I do still fly my trainer from time to time. I have an OS LA engine on it and I have lost count, but I know it has OVER 350 flights on it. It still runs strong. So as a first timer and so you do not sink a lot of money into something you may possibly not enjoy (heaven forbid) I would suggest something like the OS 46 LA engine. They are not the most powerful, but they are reliable and you can defintiely get enough out of them to learn how to fly RC |
Buying first engine for trainer
Many forty sized trainers would fly well with a .25 AFTER they get off of the ground. Taking off of a typical grass field is exactly where the low end bushing forties fall flat on their faces.

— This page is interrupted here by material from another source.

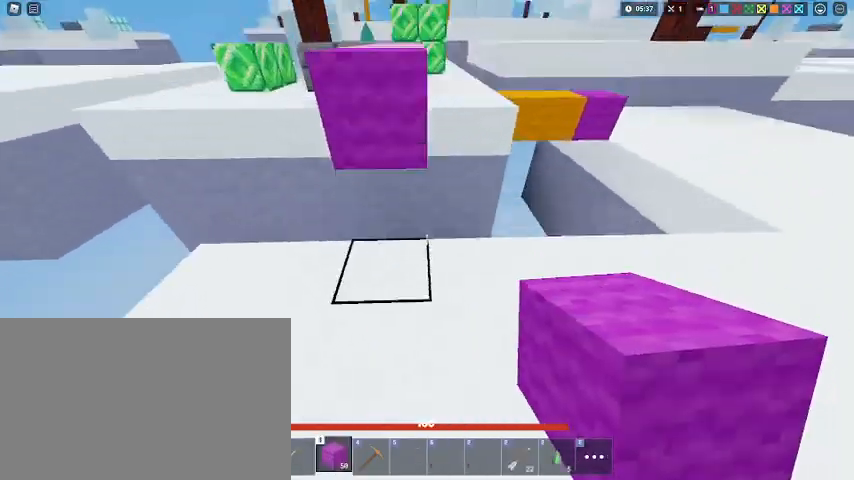
{"keys": ["shift", "space"], "mouse": [], "mouse_move": "up", "events": [[33, "mouse_left", "down"], [133, "mouse_left", "up"], [133, "space", "up"], [367, "w", "up"], [400, "space", "down"], [467, "mouse_left", "down"], [500, "mouse_left", "up"]]}
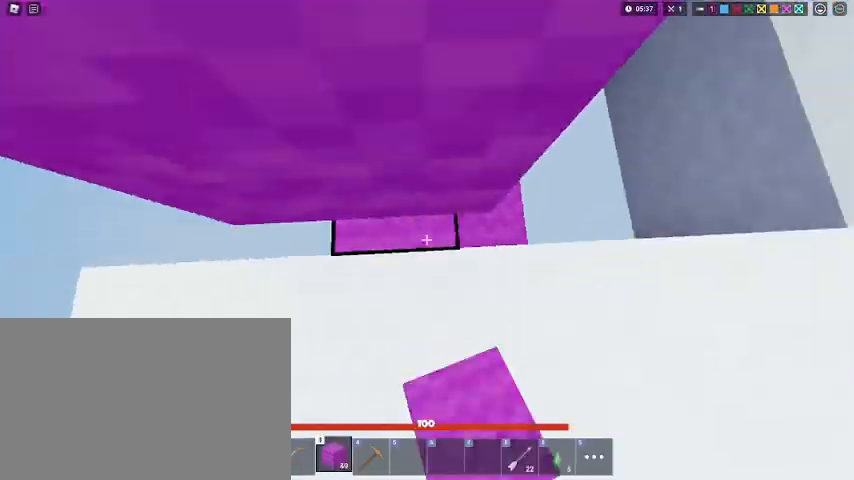
{"keys": ["shift", "space", "w"], "mouse": [], "mouse_move": "still", "events": [[100, "mouse_left", "down"], [133, "mouse_left", "up"], [267, "mouse_left", "down"], [267, "w", "down"], [300, "mouse_left", "up"]]}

Some people have the luxury of paved or golf course quality grass fields, but most do not. The latter are the people that need a strong .46 to get the model off of the ground. Some of you have probably been flying R/C longer than me, but I figure over thirty years of successful/productive flight instructing qualifies me to have a valid opinion on the topic. In all of my years of instructing, I have never seen a student pilot wailing and lamenting over buying too good of an engine. The opposite is not true. |
Trainer engine
Bearing or bushing it will take a load of hours to wear one out. Bearings are more prone to rust if improperly cared for. Bushings wear more quickly....
This guy wants to fly. When he is done with that trainer he may want to use the engine in a second plane. If it survives that plane into another. What engine would you want in a year or two? I look for light weight. Good power. Friendly (easy to start, idle, stays tuned) Reasonable price. TT GP42 (cheap but powerful,good expendable engine) Enya 40ss bushing (quality in a bushing engine) Magnum .53 (fourty size weight and price bearing engine) KB .61 (one of the best fourty weight engines with a bargin price) I have about 120 engines in running condition. I own about all you have mentioned. I don't feel mine are the only definative choices. You all have good reasons for you choices...so do I. |
Buying first engine for trainer
Like you, I too have boxes of engines and many years of running them. This does not mean that I have the only valid opinion, however.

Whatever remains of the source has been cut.